Film Review: The Fencer

★☆☆☆☆

At first glance The Fencer has a lot going for it. Set in Soviet occupied Estonia, it is the oddball tale – partly based on true events – of a renowned fencer (Märt Avandi, known as Endel in the film) on the run from the authorities who sets up a school fencing club in a backwater town. But although the material has real potential for innovative storytelling and historical insight, in director Klaus Härö and writer Anna Heinämaa’s hands it quickly degenerates into a mess of clichés and clunkiness.

The Fencer insists on telling its audience what and how they should be feeling at every moment. From the indulgent strings and piano laden score to the overdone acting and painfully obvious shot choices, Härö wants to endow his project with significance but his clumsy direction instead gives it the aesthetic of a children’s film. The script is no better. Unless something was lost in translation, jarringly bad dialogue is ever-present in The Fencer, such as when a boy’s grandfather (Lembit Ulfsak) tells him to “become a good fencer and everything will be alright” before being seized by Soviet agents and sent to Siberia. Would someone really say that just before going to the gulag?

The love interest – named Kadri (Ursula Ratasepp), although it hardly matters – feels tacked on and underdeveloped, and one is given no real explanation for her romance with Endel other than that they appear to be the only two young, attractive people in town. Characterisation is weak across the board but especially so for the narrow-minded and ideologically doctrinaire headmaster (Hendrik Toompere Sr) and his school assistant (Jaak Prints), traditional ‘baddies’ in the worst one-dimensional sense of the term. More problematically, the hero isn’t very charismatic himself.
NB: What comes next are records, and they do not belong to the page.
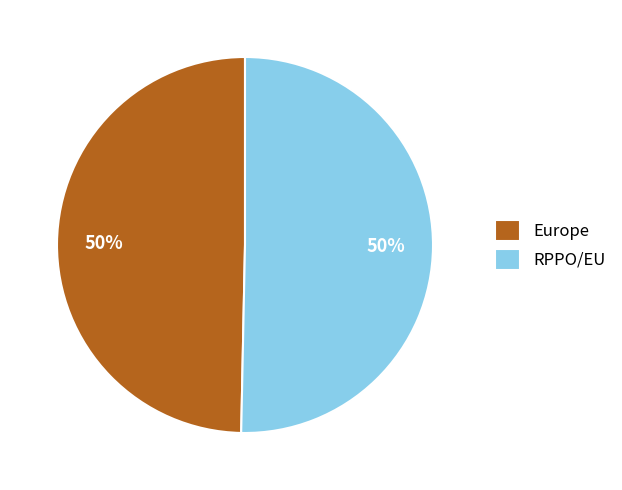

To the nearest percent, what percentage of the pie is RPPO/EU?

50%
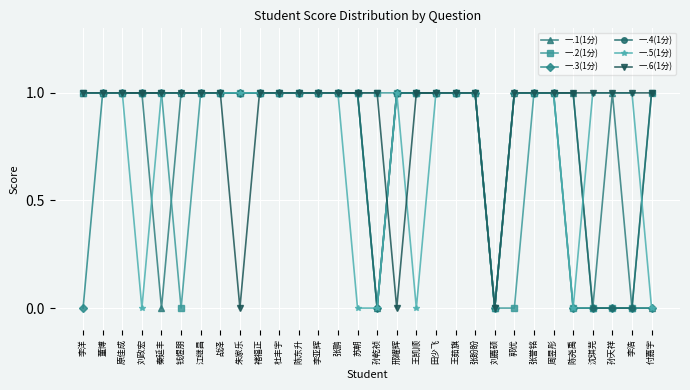

What position from the right is 孙天祥?

3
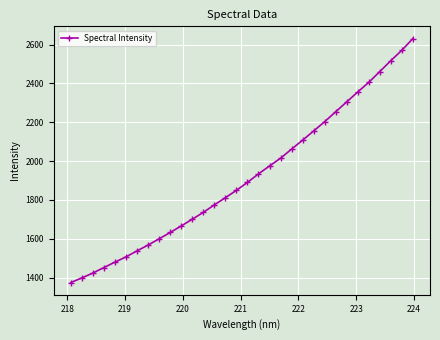

What is the average value?

1917.4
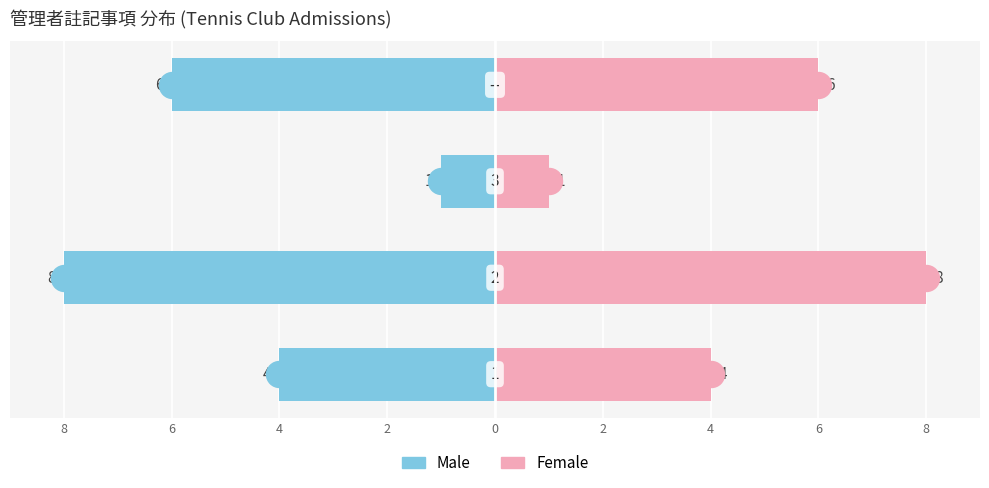

Which series contains the highest Y value?

Female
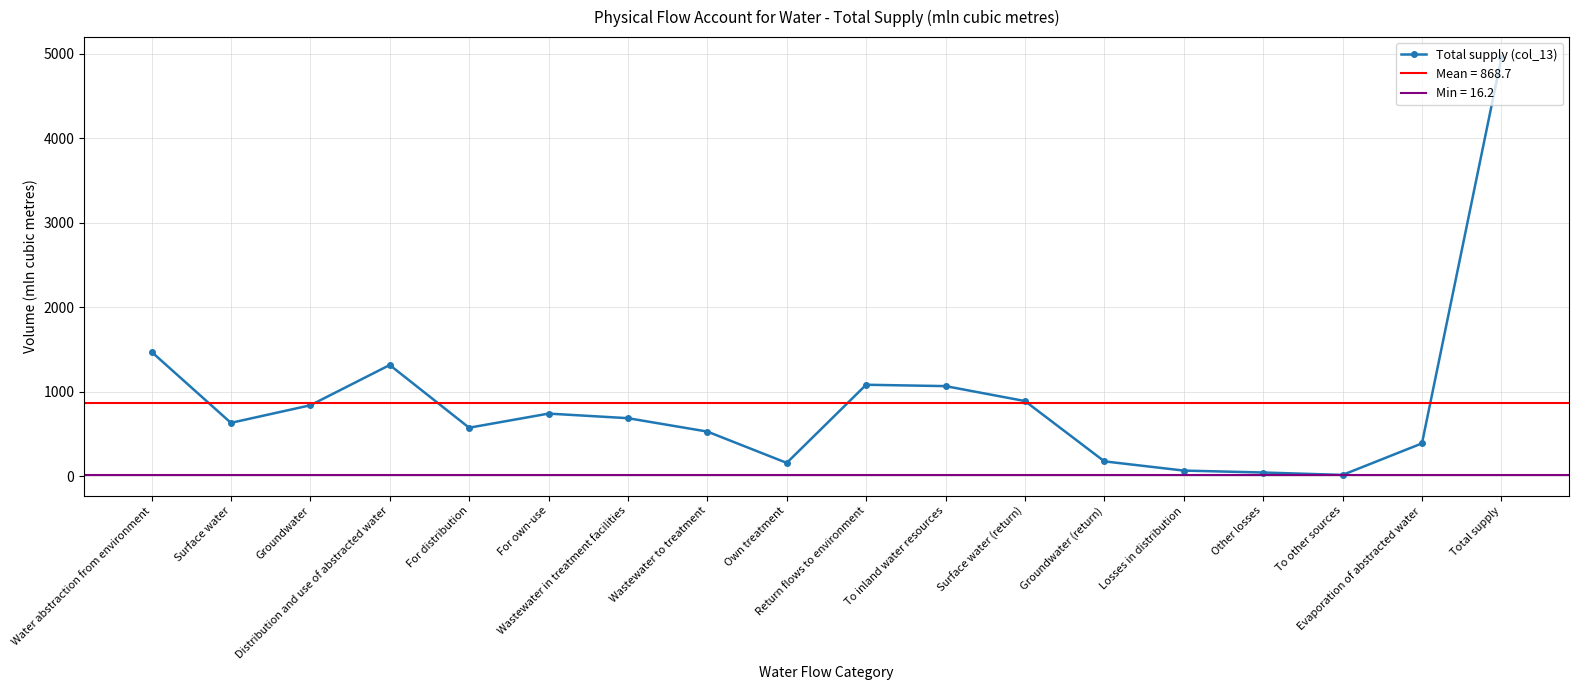

At which label does the data first exceed 687?

Water abstraction from environment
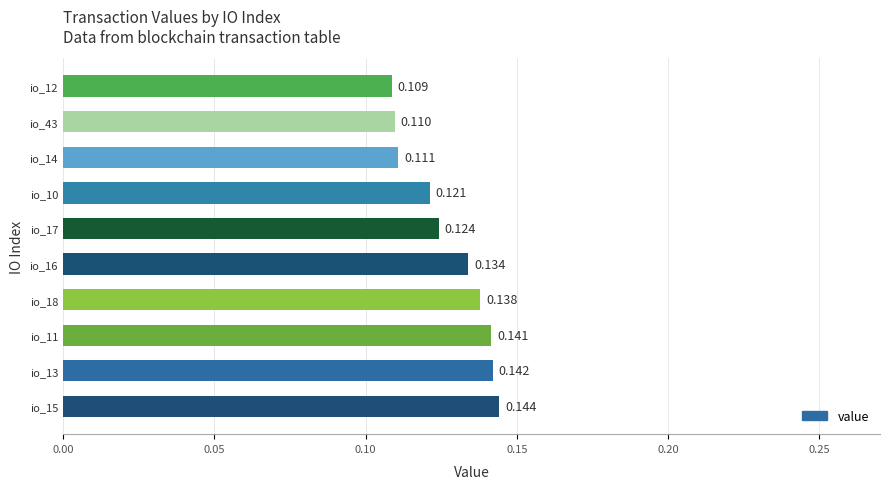

Rank the categories by value from highest to lowest.

io_15, io_13, io_11, io_18, io_16, io_17, io_10, io_14, io_43, io_12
A fact not helped by the lack of exposition regarding his past and his motivation for training the children.

The Fencer is haunted by an air of implausibility that is hard to shake off: it is difficult to believe that so much effort would be spent on chasing Endel across the Soviet Union solely for being force-conscripted by the Nazis, or that a few children could be trained in the space of several months to triumph at an international fencing competition. Sadly, the cinematography and recreation of a specific time and place are actually rather good, so it’s a shame they have to work with such a clunker of a story and such poor direction. Despite its good intentions and exploration of an unknown piece of Cold War history, The Fencer’s utter lack of nuance makes it an almost unbearable watch.